Sentinel-2A Image Fusion Using a Machine Learning Approach

• Published in: IEEE transactions on geoscience and remote sensing Vol. 57; no. 12; pp. 9589 - 9601
• Main Authors: Wang, Jing, Huang, Bo, Zhang, Hankui K., Ma, Peifeng
• Format: Journal Article
• Language: English
• Published: New York IEEE 01.12.2019; The Institute of Electrical and Electronics Engineers, Inc. (IEEE)

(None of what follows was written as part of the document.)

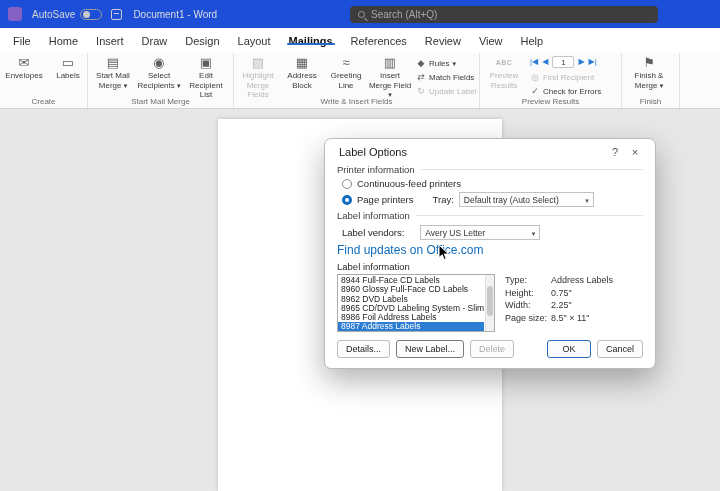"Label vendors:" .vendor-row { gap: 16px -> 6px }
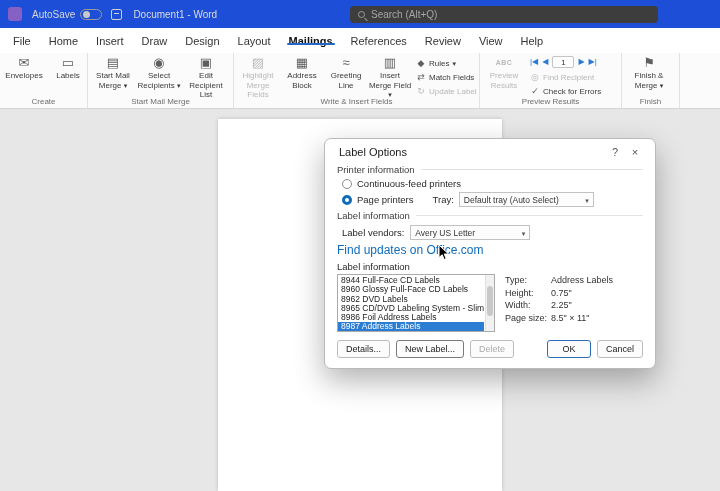"Product number:" span.c1 { html: none -> <span>Product number:</span> }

• Subjects: Artificial intelligence; Band spectra; Computer simulation; Computer vision; Distortion; Earth; Image degradation; Image fusion; Image processing; Learning algorithms; Machine learning; Modulation transfer function; Optical communication; Regression models; Resolution; Response functions; Sentinel-2A; sharpening; Spatial resolution; Spectral bands; Spectral sensitivity; Support vector machines; support vector regression (SVR); Transforms; Visual aspects
• ISSN: 0196-2892; 1558-0644
• DOI: 10.1109/TGRS.2019.2927766

The multispectral instrument (MSI) carried by Sentinel-2A has 13 spectral bands with various spatial resolutions (i.e., four 10-m, six 20-m, and three 60-m bands). A wide range of applications requires a 10-m resolution for all spectral bands, including the 20- and 60-m bands. To achieve this requirement, previous studies used conventional pansharpening techniques, which require a simulated 10-m panchromatic (PAN) band from four 10-m bands [blue, green, red, and near infrared (NIR)]. The simulated PAN band may not have all the information from the original four bands and may have no spectral response function that overlaps the 20- or 60-m bands to be sharpened, which may degrade fusion quality. This paper presents a machine learning method that can directly use the information from multiple 10-m resolution bands for fusion. The method first learns the spectral relationship between the 20- or 60-m band to be sharpened and the selected 10-m bands degraded to 20 or 60 m using the support vector regression (SVR) model. The model is then applied to the selected 10-m bands to predict the 10-m-resolution version of the 20- or 60-m band. The image degradation process was tuned to closely match the Sentinel-2A MSI modulation transfer function (MTF). We applied our method to three data sets in Guangzhou, China, New South Wales, Australia, and St. Louis, USA, and achieved better fusion results than other commonly used pansharpening methods in terms of both visual and quantitative factors.